Этот случай выжжен в моей памяти, словно клеймо. Хотите — верьте, хотите — нет, но в те шестнадцать лет я заглянул в бездну, и она оскалилась мне в ответ.
В деревне, где жили мои старики, дома жались друг к другу, точно в испуге. На косогоре, в стороне от остальных, чернела изба бабки Марфы. Местные шепотом называли её «пустоглазой». Лицо у неё было гладкое, почти без морщин, застывшее в какой-то неестественной, кукольной благости. Но в деревне знали: если Марфа постучит сухим костяком пальца по твоей калитке — жди беды. К вечеру скисало молоко, в хлеву падал скот, а крепкие мужики начинали выть от беспричинной тоски.
Потом её настигла кара. Ноги Марфы отнялись, почернели и высохли. Говорили, земля больше не хочет её носить. Её усадили в инвалидное кресло, и стуки по калиткам прекратились. Деревня вздохнула, решив, что зло наконец-то приковано к месту.
Как же мы ошибались.
Это случилось душным августовским вечером. Мы с соседом возвращались с поля, когда густые сумерки уже начали душить округу. Проходя мимо избы Марфы, мы замерли. В окнах, засиженных мухами, пульсировал нездоровый, лихорадочный свет. Лампада? Нет, это было нечто иное.

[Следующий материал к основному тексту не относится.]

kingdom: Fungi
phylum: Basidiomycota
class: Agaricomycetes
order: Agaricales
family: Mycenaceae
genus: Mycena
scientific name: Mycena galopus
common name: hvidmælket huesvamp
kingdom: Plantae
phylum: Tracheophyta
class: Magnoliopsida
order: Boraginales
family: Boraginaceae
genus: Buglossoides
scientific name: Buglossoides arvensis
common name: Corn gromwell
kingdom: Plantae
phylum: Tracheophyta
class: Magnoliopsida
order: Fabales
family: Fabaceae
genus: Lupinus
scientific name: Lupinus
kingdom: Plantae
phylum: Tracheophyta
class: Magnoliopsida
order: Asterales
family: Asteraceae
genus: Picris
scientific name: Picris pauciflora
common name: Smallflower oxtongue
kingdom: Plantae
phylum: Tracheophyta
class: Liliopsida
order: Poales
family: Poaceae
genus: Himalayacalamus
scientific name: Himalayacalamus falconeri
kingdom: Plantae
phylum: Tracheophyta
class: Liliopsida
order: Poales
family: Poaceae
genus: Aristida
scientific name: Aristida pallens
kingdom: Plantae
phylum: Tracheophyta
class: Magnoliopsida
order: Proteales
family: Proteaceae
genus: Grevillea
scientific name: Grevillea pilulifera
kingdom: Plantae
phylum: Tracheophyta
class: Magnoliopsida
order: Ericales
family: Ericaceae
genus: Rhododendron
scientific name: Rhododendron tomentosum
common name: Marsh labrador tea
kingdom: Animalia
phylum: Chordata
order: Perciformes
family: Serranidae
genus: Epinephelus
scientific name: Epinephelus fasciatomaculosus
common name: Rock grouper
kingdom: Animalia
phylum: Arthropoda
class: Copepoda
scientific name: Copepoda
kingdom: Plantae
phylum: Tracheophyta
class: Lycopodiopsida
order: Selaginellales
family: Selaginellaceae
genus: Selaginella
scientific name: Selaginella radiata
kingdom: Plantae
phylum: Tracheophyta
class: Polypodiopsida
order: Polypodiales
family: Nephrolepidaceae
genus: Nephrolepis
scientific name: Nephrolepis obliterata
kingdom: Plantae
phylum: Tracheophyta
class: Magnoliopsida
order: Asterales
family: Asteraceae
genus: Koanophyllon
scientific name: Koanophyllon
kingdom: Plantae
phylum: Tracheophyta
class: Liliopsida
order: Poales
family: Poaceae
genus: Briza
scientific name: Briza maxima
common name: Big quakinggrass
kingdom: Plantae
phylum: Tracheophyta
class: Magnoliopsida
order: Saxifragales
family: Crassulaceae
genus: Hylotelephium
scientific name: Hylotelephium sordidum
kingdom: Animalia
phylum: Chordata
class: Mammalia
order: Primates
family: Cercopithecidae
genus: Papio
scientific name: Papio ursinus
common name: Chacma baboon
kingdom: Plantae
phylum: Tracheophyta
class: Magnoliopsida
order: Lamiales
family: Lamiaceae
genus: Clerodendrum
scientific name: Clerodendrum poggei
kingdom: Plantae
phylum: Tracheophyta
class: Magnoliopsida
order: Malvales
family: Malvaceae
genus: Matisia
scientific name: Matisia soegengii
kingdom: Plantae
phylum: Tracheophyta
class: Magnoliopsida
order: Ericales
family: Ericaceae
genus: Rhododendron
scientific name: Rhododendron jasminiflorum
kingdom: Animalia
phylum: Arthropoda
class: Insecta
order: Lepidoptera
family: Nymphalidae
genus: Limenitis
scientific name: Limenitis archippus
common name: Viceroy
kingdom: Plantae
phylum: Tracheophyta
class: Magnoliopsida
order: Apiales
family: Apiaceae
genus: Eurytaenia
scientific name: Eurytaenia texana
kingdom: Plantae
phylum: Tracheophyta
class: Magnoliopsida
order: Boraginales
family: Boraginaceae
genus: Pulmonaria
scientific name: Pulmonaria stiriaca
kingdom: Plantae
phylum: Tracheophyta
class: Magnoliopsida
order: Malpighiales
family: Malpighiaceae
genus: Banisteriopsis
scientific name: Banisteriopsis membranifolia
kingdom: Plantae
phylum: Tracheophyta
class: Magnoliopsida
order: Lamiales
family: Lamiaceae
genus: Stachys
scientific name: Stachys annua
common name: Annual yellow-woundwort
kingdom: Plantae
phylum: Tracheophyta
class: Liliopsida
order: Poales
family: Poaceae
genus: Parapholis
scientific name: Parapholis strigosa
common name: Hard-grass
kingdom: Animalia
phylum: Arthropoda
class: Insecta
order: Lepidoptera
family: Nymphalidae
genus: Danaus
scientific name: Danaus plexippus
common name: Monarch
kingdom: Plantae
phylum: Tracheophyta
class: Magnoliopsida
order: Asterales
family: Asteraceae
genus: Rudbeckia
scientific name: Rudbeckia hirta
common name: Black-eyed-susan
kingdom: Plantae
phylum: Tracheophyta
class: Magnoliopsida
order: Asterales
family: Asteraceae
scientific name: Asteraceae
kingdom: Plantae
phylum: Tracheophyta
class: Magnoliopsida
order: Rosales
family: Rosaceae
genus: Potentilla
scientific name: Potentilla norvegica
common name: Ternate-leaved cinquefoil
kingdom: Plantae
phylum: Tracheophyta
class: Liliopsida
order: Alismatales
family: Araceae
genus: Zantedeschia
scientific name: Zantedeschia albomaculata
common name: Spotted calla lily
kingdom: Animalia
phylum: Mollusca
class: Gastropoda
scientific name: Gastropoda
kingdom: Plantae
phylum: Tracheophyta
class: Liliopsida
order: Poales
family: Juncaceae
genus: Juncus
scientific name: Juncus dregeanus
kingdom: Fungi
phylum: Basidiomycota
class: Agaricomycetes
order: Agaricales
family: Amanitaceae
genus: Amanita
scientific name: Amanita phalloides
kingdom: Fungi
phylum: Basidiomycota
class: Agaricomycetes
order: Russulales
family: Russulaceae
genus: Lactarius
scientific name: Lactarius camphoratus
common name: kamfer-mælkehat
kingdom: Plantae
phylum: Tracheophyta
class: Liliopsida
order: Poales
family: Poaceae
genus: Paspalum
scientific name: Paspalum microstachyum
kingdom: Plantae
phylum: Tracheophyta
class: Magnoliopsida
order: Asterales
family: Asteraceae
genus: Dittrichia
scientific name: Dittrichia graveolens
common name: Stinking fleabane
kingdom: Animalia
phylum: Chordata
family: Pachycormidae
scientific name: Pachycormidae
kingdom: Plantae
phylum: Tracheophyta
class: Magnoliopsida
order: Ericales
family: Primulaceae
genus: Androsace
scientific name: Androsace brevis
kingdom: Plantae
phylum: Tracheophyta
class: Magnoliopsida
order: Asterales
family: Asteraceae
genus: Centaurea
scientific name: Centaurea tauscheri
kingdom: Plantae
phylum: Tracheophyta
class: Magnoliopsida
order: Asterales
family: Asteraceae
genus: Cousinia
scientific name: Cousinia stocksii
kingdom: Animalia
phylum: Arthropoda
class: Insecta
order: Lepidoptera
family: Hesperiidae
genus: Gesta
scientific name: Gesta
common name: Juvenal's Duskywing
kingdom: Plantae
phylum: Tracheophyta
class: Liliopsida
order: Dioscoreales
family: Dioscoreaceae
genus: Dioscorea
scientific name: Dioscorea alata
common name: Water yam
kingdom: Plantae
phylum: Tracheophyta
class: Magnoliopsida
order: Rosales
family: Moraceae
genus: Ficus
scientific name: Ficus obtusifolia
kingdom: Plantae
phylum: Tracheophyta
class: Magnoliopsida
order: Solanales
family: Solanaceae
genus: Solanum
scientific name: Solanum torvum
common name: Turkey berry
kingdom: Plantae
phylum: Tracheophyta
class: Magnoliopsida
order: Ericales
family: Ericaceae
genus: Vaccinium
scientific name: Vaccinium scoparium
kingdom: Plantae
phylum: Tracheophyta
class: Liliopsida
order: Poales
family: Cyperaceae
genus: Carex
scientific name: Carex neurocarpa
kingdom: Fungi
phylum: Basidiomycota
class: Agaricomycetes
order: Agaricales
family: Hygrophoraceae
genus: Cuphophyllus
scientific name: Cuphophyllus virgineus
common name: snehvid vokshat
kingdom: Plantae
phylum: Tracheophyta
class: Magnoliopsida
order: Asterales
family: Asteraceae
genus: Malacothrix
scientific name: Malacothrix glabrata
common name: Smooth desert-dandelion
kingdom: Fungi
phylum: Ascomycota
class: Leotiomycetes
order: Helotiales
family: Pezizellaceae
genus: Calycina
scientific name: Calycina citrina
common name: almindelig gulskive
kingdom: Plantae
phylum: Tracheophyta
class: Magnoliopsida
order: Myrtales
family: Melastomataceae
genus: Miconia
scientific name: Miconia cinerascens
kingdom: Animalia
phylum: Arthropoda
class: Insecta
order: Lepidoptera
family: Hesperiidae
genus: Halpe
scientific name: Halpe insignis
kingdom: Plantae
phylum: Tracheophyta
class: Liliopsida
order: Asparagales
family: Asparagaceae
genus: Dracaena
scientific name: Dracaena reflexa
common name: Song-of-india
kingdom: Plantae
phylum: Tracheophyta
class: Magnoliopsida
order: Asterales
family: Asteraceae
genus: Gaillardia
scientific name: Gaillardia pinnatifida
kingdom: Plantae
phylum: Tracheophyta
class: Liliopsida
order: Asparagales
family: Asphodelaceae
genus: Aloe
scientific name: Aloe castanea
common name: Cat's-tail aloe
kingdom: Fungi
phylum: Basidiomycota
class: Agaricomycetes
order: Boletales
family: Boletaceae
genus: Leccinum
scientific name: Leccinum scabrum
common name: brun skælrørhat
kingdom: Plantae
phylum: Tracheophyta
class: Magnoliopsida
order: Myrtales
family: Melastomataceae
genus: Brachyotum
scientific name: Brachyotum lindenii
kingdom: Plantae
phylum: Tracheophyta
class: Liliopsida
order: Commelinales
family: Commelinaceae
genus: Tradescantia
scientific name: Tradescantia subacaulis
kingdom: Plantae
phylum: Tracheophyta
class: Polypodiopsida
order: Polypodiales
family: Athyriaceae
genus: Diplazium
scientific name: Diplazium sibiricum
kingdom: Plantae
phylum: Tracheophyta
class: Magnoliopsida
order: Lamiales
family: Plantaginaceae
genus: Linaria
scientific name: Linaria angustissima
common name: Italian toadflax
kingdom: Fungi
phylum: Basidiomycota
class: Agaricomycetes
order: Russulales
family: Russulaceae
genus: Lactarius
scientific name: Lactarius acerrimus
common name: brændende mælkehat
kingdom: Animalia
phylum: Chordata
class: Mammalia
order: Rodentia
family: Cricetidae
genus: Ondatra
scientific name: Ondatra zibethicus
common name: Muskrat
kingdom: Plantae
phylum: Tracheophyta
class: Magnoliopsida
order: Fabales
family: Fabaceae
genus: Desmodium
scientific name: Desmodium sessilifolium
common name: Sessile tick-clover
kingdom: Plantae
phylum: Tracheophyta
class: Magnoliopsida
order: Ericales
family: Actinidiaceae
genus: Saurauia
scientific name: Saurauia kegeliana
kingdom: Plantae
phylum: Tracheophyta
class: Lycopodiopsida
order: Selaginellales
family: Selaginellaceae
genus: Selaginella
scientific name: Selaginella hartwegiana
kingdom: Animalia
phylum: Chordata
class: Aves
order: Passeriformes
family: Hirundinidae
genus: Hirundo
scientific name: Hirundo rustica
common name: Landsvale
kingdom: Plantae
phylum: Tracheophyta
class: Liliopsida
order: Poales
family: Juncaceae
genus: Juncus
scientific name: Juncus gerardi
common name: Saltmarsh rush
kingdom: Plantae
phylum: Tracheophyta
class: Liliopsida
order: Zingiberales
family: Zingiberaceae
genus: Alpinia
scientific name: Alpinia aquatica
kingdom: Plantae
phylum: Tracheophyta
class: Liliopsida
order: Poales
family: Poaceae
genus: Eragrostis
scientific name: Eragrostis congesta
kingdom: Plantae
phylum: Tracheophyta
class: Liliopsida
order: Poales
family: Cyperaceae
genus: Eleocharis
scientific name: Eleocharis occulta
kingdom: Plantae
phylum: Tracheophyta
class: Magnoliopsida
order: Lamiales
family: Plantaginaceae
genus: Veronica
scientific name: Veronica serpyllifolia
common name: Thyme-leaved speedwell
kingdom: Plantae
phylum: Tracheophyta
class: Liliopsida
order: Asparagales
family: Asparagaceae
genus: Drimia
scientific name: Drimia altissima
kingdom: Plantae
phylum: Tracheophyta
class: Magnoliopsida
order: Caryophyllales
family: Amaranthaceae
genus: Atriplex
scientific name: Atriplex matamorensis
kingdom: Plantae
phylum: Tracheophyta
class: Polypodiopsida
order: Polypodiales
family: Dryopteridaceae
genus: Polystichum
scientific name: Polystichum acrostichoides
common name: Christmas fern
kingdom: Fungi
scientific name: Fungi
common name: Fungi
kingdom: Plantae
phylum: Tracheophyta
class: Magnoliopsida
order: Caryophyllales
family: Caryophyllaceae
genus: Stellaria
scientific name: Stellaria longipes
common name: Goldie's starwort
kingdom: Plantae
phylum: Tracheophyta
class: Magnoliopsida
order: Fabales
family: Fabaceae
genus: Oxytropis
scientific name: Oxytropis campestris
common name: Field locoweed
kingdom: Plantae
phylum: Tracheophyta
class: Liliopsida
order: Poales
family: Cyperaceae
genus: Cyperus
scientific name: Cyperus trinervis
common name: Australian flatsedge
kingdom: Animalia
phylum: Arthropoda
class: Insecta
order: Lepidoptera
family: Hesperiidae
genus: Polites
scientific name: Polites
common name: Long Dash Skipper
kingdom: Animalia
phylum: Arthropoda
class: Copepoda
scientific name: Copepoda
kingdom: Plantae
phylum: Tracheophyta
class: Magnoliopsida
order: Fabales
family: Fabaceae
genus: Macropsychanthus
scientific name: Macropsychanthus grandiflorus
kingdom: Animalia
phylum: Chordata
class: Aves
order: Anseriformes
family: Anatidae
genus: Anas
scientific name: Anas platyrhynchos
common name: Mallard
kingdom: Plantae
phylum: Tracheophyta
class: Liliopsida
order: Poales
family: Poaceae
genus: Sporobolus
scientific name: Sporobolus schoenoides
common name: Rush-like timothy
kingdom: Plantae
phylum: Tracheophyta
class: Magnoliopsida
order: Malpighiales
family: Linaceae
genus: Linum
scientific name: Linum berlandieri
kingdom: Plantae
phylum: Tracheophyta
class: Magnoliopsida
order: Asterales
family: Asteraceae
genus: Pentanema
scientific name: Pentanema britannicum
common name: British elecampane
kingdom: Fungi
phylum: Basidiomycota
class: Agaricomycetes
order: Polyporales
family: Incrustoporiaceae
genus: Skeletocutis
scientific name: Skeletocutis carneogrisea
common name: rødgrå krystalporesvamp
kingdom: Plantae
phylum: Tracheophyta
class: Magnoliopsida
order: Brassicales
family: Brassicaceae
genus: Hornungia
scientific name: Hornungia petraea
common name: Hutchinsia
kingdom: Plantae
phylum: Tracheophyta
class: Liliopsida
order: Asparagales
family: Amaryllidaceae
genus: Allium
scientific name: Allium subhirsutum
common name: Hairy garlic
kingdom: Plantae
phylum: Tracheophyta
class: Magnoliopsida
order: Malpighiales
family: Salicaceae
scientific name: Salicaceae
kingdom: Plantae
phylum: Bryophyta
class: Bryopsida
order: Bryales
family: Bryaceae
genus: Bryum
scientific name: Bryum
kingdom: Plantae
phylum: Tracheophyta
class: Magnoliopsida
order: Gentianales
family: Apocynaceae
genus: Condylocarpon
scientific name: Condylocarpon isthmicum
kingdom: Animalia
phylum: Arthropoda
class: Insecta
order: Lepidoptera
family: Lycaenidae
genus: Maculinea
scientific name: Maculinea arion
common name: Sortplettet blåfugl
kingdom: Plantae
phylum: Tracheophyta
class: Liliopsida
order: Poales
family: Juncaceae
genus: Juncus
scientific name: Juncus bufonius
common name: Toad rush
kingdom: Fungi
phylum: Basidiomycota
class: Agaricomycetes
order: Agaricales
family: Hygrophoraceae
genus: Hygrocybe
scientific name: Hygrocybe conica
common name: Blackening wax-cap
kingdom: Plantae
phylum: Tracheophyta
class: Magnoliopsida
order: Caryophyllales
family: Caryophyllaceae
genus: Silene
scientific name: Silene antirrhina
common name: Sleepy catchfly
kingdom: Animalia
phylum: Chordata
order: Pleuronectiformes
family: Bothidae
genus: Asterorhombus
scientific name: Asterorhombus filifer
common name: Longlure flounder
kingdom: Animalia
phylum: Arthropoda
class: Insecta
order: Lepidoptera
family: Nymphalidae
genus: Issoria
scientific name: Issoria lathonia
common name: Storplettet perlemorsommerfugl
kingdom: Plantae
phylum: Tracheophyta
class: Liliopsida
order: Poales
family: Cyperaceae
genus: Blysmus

— Пошли, глянем, — шепнул сосед. Азарт в его глазах мешался с первобытным страхом.
Я хотел уйти, сердце колотилось где-то в горле, но какая-то неведомая сила, словно невидимый поводок, потащила меня вслед за ним во двор.
Мы прильнули к мутному стеклу. Внутри пахло старой кожей и жжёной шерстью — запах просачивался даже сквозь щели в рамах. Посреди комнаты стояла Марфа. Стояла. Её инвалидное кресло было отброшено в угол, как ненужный мусор. Она стояла спиной к нам, высокая, неестественно прямая, и в её руке коптила свеча из черного воска. Дым от неё не поднимался вверх, а стелился по полу змеями.
Она что-то бормотала. Глухой, клокочущий звук, похожий на хруст костей. И вдруг... она замолчала.
Время застыло. Медленно, с сухим щелчком шейных позвонков, её голова развернулась на 180 градусов. Лицо было бледным, как у утопленницы, а глаза... там не было зрачков, только колышущаяся тьма.
— Иссушу... — прохрипела она, и этот голос прозвучал прямо у меня в черепе. — Думали, плоть меня удержит?
Она не побежала. Она метнулась к дверям с нечеловеческой скоростью, словно скользя над полом. Мы бросились прочь. Я слышал, как за спиной с треском распахнулись сени.
Мы летели к моему дому, не разбирая дороги. Краем глаза я видел её: серое пятно, мелькающее между деревьями. Она не дышала, она издавала свистящий звук, от которого леденела кровь. Мы ворвались во двор, я с треском захлопнул дубовую калитку на засов.
В ту же секунду в дерево снаружи врезалось что-то тяжелое. Удары посыпались один за другим — не кулаками, а словно копытами или голыми костями. Калитка трещала. Мы закричали, колотя в окна дома.
Дверь избы распахнулась, на крыльцо выскочил дед с дедовской двустволкой. Он не стал спрашивать, что случилось — он увидел тени за забором и всё понял.
— Изыди, мразь неживая! — взревел он и вскинул ружье.
Грохнул выстрел. Над калиткой взвился сноп искр, и из темноты раздался такой вопль, от которого окрестные собаки забились под будки и затихли навсегда. Это был не человеческий крик, а свист выходящего из легких пара.
Через час у нашего дома собралась половина деревни с вилами и факелами. Страх перерос в глухую ярость. Решили идти к ней. Когда ворвались в избу, там было пусто. Только перевернутая инвалидная коляска и черная свеча, догорающая на полу, оставляя на досках кровавый след.
По этому следу — густому, черному, пахнущему болотом — мужики дошли до самой кромки леса. Там след обрывался. Марфа исчезла.
Прошли годы. Избу её сожгли дотла — местные бродяги клялись, что видели в окнах её силуэт, хотя ног у неё по-прежнему не было: она якобы ползала по стенам, как огромное насекомое. С тех пор в деревне наступил покой. Процветание, богатые урожаи... Но я до сих пор, засыпая, слышу этот сухой стук в окно.
И я знаю: она не ушла. Она просто ждет, когда кто-то снова забудет запереть калитку.